Array Boundary not checked in a const genreric wrapper

I wrote a wrapper for an array using const generic like this:

struct Pool<const SIZE: usize> {
    data: [u8; SIZE],
}

impl<const SIZE: usize> Pool<SIZE> {
    fn new() -> Self {
        Pool {
            data: [0; SIZE],
        }
    }
    fn get<const INDEX: usize>(&self) -> &u8 {
        &self.data[INDEX]
    }
}

fn main() {
    let pool = Pool::<3>::new();
    println!("{:?}", pool.get::<3>());
}

In this case, pool.get::<3>() apparently read an element which out of the boundary, but this code compiles. The boundary check is done at runtime, instead of compile time. Did I do anything wrong?

P.S. A simpler example:

fn foo<const INDEX: usize, const SIZE: usize>(array: &[u8; SIZE]) {
    let _i = array[INDEX];
}

fn main() {
    let array = [0u8; 3];
    foo::<5, 3>(&array);
}

Was there a question somewhere?

As it should.

Depends on what you wanted to achieve.

found something may related: Why index out of bound is not checked at Compile Time

The case discussed there is not exactly the same with what I met, though.

For better or worse, array indexing happens at runtime, and the bounds checking is not a separate part of the indexing operation. However, I don’t think there’s a fundamental reason why the compiler couldn’t be helpful and lint known out-of-bounds accesses, except that if it were a strict error it would make existing valid code stop compiling (probably tests mostly). Even a warning could be annoying, and break builds that have warnings set to deny. A Clippy lint might make sense, at least as a first step.
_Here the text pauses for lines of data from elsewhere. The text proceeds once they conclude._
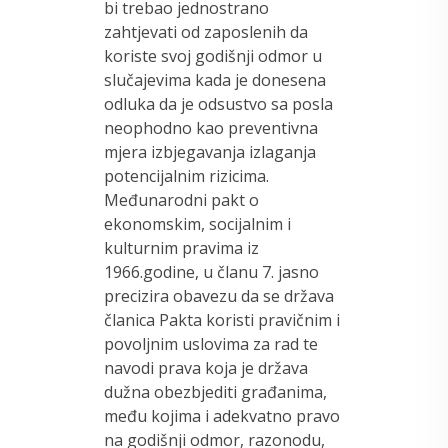
bi trebao jednostrano
zahtjevati od zaposlenih da
koriste svoj godišnji odmor u
slučajevima kada je donesena
odluka da je odsustvo sa posla
neophodno kao preventivna
mjera izbjegavanja izlaganja
potencijalnim rizicima.
Međunarodni pakt o
ekonomskim, socijalnim i
kulturnim pravima iz
1966.godine, u članu 7. jasno
precizira obavezu da se država
članica Pakta koristi pravičnim i
povoljnim uslovima za rad te
navodi prava koja je država
dužna obezbjediti građanima,
među kojima i adekvatno pravo
na godišnji odmor, razonodu,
It's possible to add a compile-time checked bound maunally, but this requires nightly and an unstable feature:

#![feature(generic_const_exprs)]

trait True {}

struct Bool<const TERM: bool>();

impl True for Bool<true> {}

fn foo<const INDEX: usize, const SIZE: usize>(array: &[u8; SIZE])
where
    Bool<{ INDEX < SIZE }>: True,
{
    let _i = array[INDEX];
}

fn main() {
    let array = [0u8; 3];
    foo::<5, 3>(&array);
}

In the future we might get a nicer syntax like where INDEX < SIZE.

Actually it requires beta, not nightly if done like this:

    fn get<const INDEX: usize>(&self) -> &u8 {
        const { if INDEX >= SIZE {
            panic!("Index too big");
        } };
        &self.data[INDEX]
    }

In one month this should work on stable.

5 Likes

Nice

This can also be written like this in stable:

    fn get<const INDEX: usize>(&self) -> &u8 {
        struct Check<const I: usize, const S: usize>;
        impl<const I: usize, const S: usize> Check<I, S> {
            const CHECK: () = assert!(I < S);
        }
        _ = Check::<INDEX, SIZE>::CHECK;
        &self.data[INDEX]
    }

However note that both solutions won't report errors when you run cargo check.